Fragmento seleccionado:
Realmente varía mucho la impedancia de una válvula en función de cómo se opere, a mí me resulta anecdótico, porque según marca y origen tienen variaciones, entonces lo que hago, es medir con que impedancia entrega la máxima potencia.


----------



## hazard_1998 (Abr 16, 2009)

precisamente ariel, con bias fijo a -37V, tension de reja1 a reja1 de 70Vpp y catodo a masa.  si bajas la impedancia de carga de placa obviamente aumenta la potencia, pero ojo, porque si te pasas por demas vas a pasarte de la maxima disipacion anodica que puede soportar la valvula (30W). produciendo en el peor de los casos gaseo en la valvula ( se entiende por gaseo al punto en el cual por aumento drastico de la temperatura de catodo, éste desprenda particulas de torio en sus cercanias y este se ionice, produciendo gas en las cercanias del catodo) en pocas palabras, respetando al fabricante las valvulas te lo agradeceran....

Instrucciones de trabajo:
Escribe la continuación del fragmento sobre válvulas a partir de su última frase. Las filas no tienen ninguna relación con el fragmento sobre válvulas.

Material proporcionado:
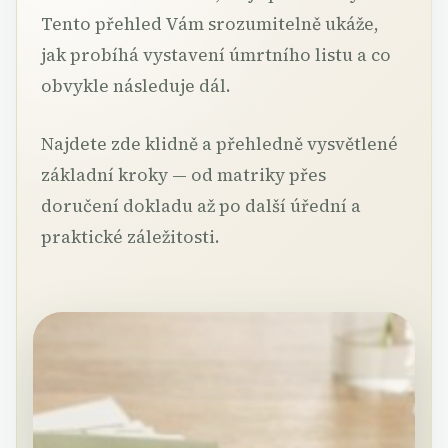
Tento přehled Vám srozumitelně ukáže,
jak probíhá vystavení úmrtního listu a co
obvykle následuje dál.
Najdete zde klidně a přehledně vysvětlené
základní kroky — od matriky přes
doručení dokladu až po další úřední a
praktické záležitosti.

Resultado obtenido:
pd: para 2 valvulas 6L6GC pero con 360V de tension de placa y 270 de tension de reja2 pero en clase AB2 si la impedancia recomendada es 3800 ohm, pero definitivamente no le sirve ese driver, ya que debe suministrarle corriente a grilla1 (tension de bias -22.5V, tension de audio reja1 a reja1 de cresta 72V)


----------



## arields1 (Abr 16, 2009)

Está bien lo que decís, pero cuando te pasás de lo que puede disipar la válvula te das cuenta porque se sonnrojean las placas y la válvula no te dura nada, y justamente uno de los puntos principales para que "suene" la impedancia debe ser la justa, en el punto de máxima transferencia, y te recuerdo que e los amplificador de instrumentos musicales usan la misma tensión en placa que en reja 2, salvo los que usan la mitad para la reja 2 pero allí es otra la impedancia de carga.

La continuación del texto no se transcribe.